古巴暂时对马尔克斯关上了大门。马尔克斯带着他的“政治冷感”开始了职业的写作生活。在墨西哥用18个月时间坐在打字机前完成《百年孤独》后,马尔克斯带着此书出版后所拥有的全新的地位和财务上的安全感,再次前往欧洲。

1968年的世界政治风起云涌。哥伦比亚与苏联恢复断绝20年的外交关系,教皇保罗六世首度以教皇身份探访拉美,马丁·路德·金于孟菲斯遭到暗杀,鲍勃·肯尼迪在洛杉矶遇刺,尼克松当选美国总统,苏联进军捷克斯洛伐克,第三世界首度举办奥林匹克运动会,墨西哥军方在墨西哥城特拉特洛克钢厂血腥镇压数百名手无寸铁的抗议者……此时的马尔克斯却甘作一名“孤独的英雄”,在巴塞罗那创作着他纸上的“独裁者”形象。

1971年3月20日,古巴政府逮捕了古巴诗人艾贝托·帕迪拉,他被控从事和美国中央情报局有关的颠覆活动。4月9日,一群以欧洲为基地的作家联署一封抗议信给菲德尔·卡斯特罗。联署名单包括保罗·萨特、西蒙娜·波伏娃、胡安·哥蒂索罗、马里奥·巴尔加斯-略萨、胡里奥·科塔萨尔和比利尼欧·阿布雷友·门多萨,而加西亚·马尔克斯的名字也赫然在列。

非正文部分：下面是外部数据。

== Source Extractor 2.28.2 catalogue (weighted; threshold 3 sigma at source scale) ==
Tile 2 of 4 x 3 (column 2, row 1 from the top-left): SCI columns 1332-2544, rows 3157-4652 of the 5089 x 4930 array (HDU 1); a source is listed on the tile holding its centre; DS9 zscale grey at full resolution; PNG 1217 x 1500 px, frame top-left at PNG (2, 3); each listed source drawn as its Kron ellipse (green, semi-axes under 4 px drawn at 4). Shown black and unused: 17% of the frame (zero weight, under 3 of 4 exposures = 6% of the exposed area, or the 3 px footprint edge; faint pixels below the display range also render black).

事实上,马尔克斯并未联署那封信。他的朋友门多萨以为他会支持这起抗议,遂帮他签了名。尽管后来马尔克斯把自己的名字拿掉,但这已对他和古巴的关系造成了伤害,同时也使他和那些支持联署的朋友之间产生了无法磨平的鸿沟。

哥伦比亚媒体要求他“对自己在古巴问题的立场公开说清楚”,第二天他却仍然迂回闪避地宣布:“我是个还没有找到定位的共产主义者”。